TASK ITEM: Send back exactly the lines from the opening line of the records below through the one with "hfov_deg: 67.1".

Segment Start: RECORDS SHOWN

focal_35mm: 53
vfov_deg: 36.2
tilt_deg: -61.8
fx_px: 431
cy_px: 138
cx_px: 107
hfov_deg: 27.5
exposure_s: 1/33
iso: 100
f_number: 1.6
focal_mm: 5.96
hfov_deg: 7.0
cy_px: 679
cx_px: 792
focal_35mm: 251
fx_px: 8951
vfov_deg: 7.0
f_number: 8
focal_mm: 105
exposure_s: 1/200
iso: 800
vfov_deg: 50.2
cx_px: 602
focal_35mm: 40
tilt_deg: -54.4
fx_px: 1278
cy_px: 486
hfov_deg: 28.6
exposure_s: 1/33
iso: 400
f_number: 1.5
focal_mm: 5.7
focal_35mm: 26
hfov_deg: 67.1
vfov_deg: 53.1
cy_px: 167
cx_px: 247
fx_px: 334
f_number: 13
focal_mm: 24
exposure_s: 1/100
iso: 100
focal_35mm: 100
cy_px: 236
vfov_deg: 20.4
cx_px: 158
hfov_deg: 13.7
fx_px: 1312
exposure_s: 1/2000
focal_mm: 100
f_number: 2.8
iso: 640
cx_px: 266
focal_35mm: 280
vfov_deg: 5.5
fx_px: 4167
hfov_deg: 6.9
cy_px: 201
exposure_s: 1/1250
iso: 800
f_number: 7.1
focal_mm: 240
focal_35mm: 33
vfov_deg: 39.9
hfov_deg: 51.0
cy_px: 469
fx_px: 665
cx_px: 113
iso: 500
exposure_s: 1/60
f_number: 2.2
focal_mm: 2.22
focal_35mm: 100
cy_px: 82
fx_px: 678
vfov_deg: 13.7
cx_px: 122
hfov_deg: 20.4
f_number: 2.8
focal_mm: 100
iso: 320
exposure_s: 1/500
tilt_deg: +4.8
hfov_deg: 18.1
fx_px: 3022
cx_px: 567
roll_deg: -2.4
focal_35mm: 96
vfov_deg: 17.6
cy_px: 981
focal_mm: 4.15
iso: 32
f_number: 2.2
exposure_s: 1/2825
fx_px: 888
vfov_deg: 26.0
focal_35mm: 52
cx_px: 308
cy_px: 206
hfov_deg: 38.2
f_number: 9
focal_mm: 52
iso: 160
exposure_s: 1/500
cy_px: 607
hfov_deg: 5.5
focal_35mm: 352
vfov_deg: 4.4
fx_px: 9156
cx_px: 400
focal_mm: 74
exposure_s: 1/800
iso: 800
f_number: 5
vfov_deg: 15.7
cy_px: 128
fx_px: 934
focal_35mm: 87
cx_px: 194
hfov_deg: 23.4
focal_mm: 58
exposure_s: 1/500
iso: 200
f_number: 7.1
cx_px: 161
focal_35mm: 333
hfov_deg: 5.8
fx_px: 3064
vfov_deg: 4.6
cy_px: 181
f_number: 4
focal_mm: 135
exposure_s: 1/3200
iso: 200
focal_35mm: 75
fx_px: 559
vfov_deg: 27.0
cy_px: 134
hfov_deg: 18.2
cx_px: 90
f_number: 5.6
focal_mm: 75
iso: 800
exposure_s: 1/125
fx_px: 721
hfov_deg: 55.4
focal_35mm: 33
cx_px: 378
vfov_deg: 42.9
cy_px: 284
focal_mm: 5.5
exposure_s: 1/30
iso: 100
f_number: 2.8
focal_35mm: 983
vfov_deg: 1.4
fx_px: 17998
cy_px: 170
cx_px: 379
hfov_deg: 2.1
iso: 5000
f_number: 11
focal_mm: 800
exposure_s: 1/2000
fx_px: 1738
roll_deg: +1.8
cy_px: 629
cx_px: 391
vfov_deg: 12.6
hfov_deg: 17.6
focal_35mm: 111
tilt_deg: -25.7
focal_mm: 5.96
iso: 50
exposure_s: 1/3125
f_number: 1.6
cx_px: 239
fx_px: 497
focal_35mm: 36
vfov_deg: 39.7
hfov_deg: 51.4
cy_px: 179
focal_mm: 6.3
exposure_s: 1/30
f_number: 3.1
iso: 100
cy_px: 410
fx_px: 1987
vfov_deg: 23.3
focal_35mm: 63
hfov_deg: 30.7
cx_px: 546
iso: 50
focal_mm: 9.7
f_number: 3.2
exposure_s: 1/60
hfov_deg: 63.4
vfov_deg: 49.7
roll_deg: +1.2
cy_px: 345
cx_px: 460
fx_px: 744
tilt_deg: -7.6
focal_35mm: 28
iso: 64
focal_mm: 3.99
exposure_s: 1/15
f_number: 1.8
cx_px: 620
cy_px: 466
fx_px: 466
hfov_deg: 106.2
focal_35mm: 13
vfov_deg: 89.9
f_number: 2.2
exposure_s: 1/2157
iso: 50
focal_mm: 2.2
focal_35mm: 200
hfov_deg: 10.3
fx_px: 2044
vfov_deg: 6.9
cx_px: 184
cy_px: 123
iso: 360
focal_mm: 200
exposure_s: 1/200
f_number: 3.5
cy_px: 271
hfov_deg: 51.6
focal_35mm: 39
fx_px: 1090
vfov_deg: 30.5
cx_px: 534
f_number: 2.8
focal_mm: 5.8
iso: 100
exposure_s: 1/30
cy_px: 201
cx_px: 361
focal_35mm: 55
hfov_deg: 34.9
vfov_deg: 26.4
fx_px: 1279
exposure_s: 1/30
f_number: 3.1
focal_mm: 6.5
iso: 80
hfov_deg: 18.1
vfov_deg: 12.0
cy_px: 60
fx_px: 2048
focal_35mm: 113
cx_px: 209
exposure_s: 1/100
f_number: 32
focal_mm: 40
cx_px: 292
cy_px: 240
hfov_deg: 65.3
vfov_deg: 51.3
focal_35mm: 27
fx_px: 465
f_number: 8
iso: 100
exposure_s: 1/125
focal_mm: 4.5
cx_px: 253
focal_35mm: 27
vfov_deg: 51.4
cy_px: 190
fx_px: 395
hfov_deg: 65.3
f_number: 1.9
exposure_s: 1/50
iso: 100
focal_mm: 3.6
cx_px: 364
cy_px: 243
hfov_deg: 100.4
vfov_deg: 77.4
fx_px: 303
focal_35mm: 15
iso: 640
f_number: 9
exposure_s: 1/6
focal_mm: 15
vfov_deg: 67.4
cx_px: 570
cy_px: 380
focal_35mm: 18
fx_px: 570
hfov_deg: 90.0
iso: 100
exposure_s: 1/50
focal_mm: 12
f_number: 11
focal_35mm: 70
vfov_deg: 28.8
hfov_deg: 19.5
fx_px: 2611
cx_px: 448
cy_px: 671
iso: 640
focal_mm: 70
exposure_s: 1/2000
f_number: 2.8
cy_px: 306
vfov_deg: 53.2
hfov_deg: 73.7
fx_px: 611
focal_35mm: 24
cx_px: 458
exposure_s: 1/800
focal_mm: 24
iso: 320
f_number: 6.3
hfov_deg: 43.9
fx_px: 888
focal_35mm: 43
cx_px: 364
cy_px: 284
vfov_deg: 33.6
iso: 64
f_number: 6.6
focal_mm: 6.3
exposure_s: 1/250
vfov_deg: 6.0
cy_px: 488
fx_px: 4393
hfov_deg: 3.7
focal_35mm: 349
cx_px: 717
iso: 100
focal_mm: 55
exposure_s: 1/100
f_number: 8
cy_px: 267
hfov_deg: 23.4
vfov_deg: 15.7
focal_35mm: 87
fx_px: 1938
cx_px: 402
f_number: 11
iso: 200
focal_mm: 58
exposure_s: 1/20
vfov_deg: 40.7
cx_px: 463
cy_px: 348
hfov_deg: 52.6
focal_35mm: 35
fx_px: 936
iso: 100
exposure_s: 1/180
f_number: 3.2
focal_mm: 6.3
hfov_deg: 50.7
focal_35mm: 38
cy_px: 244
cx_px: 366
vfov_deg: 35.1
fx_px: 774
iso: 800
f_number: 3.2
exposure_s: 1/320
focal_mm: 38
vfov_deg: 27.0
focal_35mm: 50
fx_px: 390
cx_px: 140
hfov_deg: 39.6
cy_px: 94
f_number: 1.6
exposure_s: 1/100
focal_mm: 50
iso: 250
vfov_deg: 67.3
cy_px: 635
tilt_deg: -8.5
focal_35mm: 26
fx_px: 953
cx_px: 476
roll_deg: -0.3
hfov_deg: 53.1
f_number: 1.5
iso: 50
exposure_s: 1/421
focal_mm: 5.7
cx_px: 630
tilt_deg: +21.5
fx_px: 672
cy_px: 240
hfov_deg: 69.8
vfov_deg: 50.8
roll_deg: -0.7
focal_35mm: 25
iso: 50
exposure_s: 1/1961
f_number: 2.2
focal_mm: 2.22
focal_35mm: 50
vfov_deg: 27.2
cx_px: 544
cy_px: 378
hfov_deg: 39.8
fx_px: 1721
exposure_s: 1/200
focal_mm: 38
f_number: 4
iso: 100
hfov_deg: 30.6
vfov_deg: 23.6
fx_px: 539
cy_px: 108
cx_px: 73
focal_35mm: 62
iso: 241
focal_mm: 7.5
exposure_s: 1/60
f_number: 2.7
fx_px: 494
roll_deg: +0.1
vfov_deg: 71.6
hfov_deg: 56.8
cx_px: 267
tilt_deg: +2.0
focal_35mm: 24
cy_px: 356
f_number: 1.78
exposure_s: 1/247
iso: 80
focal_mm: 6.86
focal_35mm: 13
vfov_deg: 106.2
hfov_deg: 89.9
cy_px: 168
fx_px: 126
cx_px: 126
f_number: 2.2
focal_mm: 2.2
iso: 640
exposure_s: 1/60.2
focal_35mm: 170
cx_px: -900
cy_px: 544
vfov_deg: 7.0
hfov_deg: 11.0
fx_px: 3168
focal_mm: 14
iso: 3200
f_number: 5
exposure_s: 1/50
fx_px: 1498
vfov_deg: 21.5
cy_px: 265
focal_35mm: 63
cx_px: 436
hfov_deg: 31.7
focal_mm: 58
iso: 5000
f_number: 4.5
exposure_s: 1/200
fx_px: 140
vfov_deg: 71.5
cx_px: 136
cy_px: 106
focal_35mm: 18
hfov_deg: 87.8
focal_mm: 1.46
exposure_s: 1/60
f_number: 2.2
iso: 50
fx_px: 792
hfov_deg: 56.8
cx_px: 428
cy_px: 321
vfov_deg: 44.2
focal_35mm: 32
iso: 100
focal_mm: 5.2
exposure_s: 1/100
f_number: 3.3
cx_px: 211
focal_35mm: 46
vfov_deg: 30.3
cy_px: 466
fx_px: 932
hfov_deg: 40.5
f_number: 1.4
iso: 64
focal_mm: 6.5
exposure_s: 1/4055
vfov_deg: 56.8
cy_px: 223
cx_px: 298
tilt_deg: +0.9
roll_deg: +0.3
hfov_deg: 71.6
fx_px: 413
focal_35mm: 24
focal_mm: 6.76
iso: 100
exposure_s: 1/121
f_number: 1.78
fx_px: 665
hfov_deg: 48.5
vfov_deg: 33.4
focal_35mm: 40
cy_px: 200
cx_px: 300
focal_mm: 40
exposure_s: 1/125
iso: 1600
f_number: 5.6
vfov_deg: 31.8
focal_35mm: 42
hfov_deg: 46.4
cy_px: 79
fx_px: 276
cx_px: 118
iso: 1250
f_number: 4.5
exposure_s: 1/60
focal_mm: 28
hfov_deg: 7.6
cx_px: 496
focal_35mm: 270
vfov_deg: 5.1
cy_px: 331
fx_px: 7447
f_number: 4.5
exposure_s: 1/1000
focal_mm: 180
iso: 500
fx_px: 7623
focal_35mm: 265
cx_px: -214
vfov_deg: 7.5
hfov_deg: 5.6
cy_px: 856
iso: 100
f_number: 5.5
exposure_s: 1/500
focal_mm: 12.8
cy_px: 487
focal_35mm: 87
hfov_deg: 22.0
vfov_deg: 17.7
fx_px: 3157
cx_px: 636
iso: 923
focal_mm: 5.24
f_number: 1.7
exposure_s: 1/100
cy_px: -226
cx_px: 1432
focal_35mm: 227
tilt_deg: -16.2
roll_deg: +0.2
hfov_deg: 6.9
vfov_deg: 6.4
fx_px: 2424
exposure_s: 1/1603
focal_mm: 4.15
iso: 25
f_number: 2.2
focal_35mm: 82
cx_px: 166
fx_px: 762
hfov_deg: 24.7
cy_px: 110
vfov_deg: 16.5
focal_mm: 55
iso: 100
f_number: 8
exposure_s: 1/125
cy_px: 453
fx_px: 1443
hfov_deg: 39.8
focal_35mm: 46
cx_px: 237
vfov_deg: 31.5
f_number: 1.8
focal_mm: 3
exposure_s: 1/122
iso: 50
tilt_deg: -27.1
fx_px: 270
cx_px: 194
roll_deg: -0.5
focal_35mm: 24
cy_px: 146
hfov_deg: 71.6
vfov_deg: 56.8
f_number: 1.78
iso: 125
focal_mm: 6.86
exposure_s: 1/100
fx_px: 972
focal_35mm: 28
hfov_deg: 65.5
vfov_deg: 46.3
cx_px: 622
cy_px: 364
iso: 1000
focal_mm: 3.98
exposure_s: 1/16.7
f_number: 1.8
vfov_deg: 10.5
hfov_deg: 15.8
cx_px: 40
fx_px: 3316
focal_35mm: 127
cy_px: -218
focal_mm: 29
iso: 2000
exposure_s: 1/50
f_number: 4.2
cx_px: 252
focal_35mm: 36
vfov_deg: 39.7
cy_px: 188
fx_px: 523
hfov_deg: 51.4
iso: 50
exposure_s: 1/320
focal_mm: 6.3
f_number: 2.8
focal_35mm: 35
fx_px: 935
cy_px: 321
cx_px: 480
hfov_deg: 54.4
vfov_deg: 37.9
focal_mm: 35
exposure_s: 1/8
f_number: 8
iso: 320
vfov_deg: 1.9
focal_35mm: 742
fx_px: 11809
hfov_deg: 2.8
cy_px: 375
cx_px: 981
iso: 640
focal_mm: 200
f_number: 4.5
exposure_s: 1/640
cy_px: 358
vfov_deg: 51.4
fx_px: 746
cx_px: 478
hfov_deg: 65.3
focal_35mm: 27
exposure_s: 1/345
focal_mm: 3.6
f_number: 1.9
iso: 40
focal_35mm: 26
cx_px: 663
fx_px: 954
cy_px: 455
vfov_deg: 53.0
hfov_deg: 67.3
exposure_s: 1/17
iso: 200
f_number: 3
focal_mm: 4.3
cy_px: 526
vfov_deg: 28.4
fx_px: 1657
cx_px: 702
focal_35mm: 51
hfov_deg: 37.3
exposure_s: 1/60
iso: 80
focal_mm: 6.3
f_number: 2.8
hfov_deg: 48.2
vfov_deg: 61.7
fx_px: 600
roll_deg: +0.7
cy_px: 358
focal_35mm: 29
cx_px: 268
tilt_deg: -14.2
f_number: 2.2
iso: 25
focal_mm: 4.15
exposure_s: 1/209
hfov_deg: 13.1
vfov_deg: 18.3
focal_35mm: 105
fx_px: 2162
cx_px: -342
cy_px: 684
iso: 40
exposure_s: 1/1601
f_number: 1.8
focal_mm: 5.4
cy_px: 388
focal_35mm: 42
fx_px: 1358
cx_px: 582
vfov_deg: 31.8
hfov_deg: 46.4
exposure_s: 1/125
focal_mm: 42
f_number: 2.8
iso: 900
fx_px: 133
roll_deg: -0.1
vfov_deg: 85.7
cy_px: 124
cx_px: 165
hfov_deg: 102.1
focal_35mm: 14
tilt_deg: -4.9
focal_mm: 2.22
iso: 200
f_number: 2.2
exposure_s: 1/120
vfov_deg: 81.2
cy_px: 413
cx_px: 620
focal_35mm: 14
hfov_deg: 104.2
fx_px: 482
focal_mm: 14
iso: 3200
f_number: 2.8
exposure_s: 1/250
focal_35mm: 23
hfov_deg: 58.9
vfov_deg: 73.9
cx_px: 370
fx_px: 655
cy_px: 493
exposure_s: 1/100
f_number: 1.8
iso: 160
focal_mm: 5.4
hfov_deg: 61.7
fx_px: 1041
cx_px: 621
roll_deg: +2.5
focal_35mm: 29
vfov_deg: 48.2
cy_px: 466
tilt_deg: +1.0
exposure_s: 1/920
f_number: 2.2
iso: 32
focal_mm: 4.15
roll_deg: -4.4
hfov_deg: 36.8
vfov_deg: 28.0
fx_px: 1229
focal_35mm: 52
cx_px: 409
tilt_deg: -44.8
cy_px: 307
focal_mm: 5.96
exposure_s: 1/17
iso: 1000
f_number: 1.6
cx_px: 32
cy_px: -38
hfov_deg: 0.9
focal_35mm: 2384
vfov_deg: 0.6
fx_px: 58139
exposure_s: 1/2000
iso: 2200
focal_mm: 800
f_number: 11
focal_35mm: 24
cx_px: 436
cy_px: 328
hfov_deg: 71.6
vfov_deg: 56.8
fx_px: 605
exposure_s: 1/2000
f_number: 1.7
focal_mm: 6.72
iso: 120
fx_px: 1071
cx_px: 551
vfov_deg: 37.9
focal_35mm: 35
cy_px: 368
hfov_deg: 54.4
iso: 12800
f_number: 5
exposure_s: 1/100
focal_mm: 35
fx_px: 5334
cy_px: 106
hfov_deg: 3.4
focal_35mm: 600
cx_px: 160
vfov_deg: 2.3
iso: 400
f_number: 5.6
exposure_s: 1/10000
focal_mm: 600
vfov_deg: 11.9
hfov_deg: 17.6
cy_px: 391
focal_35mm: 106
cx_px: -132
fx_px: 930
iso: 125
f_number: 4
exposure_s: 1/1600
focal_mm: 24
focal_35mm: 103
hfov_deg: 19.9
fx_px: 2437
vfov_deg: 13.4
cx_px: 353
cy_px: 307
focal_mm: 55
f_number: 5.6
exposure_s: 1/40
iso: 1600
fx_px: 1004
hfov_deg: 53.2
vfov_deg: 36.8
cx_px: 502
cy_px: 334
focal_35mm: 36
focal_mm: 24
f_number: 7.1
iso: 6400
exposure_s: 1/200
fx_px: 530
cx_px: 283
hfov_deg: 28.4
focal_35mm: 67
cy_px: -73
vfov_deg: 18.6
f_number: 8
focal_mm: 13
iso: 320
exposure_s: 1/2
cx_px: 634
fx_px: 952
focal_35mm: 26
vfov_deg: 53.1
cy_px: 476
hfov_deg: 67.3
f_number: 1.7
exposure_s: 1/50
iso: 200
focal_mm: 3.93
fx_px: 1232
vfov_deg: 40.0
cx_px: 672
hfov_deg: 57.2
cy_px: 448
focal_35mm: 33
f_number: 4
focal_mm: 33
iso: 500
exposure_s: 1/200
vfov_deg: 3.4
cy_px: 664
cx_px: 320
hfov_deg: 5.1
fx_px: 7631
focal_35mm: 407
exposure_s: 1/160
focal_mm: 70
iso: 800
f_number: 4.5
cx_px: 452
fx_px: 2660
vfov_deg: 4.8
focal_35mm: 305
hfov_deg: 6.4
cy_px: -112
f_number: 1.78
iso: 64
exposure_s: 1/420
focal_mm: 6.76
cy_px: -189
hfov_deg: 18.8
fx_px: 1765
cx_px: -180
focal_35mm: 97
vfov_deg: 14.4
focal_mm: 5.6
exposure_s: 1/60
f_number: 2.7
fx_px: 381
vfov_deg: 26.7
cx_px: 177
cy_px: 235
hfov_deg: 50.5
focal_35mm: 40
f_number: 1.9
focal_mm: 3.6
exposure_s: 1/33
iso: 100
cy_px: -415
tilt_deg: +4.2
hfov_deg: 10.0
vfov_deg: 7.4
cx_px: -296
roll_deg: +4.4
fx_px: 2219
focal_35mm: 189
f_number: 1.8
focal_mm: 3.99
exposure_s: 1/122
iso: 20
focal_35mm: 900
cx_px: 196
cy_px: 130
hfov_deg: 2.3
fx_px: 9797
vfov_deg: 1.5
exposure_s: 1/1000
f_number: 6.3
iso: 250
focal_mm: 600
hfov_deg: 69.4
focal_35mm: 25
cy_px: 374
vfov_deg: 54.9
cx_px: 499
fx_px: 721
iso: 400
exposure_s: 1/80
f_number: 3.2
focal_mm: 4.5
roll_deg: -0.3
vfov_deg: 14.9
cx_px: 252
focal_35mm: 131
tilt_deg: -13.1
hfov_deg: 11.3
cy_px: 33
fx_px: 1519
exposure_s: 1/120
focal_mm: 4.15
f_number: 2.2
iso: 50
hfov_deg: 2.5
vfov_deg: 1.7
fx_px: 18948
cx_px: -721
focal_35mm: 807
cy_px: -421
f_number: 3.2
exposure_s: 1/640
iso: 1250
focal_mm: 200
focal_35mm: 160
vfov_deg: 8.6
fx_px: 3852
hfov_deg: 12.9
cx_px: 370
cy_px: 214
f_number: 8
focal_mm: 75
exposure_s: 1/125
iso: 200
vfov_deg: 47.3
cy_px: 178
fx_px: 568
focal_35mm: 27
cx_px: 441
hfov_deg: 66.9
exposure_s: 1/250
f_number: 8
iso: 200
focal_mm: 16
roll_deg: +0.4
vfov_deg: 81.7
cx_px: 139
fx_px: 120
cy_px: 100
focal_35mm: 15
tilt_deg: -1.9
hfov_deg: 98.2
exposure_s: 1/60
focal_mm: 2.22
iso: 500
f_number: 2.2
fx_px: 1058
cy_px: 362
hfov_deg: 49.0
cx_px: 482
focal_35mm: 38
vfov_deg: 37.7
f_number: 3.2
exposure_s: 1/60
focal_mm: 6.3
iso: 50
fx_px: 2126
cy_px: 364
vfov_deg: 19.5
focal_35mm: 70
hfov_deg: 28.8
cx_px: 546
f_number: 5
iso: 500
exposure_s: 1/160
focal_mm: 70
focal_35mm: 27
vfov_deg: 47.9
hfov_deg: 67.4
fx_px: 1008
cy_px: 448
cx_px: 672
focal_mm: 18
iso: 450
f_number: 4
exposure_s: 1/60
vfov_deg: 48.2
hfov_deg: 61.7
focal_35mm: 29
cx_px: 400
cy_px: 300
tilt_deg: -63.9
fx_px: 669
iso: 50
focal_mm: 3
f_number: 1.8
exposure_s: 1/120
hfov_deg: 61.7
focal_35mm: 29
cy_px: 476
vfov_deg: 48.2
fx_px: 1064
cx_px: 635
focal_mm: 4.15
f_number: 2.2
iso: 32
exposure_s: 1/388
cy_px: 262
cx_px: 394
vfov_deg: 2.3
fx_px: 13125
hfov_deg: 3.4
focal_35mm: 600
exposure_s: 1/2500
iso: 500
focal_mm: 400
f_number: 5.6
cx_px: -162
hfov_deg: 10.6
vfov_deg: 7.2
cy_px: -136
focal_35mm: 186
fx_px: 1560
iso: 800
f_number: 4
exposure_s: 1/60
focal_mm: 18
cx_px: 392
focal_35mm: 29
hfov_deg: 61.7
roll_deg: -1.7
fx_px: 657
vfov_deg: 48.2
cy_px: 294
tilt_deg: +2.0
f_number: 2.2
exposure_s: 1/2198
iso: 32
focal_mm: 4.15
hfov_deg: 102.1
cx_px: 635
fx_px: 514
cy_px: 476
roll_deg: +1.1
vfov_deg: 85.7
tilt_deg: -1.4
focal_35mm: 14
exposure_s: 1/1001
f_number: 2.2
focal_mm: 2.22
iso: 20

Segment End: RECORDS SHOWN

SOLUTION TO THIS TASK:
focal_35mm: 53
vfov_deg: 36.2
tilt_deg: -61.8
fx_px: 431
cy_px: 138
cx_px: 107
hfov_deg: 27.5
exposure_s: 1/33
iso: 100
f_number: 1.6
focal_mm: 5.96
hfov_deg: 7.0
cy_px: 679
cx_px: 792
focal_35mm: 251
fx_px: 8951
vfov_deg: 7.0
f_number: 8
focal_mm: 105
exposure_s: 1/200
iso: 800
vfov_deg: 50.2
cx_px: 602
focal_35mm: 40
tilt_deg: -54.4
fx_px: 1278
cy_px: 486
hfov_deg: 28.6
exposure_s: 1/33
iso: 400
f_number: 1.5
focal_mm: 5.7
focal_35mm: 26
hfov_deg: 67.1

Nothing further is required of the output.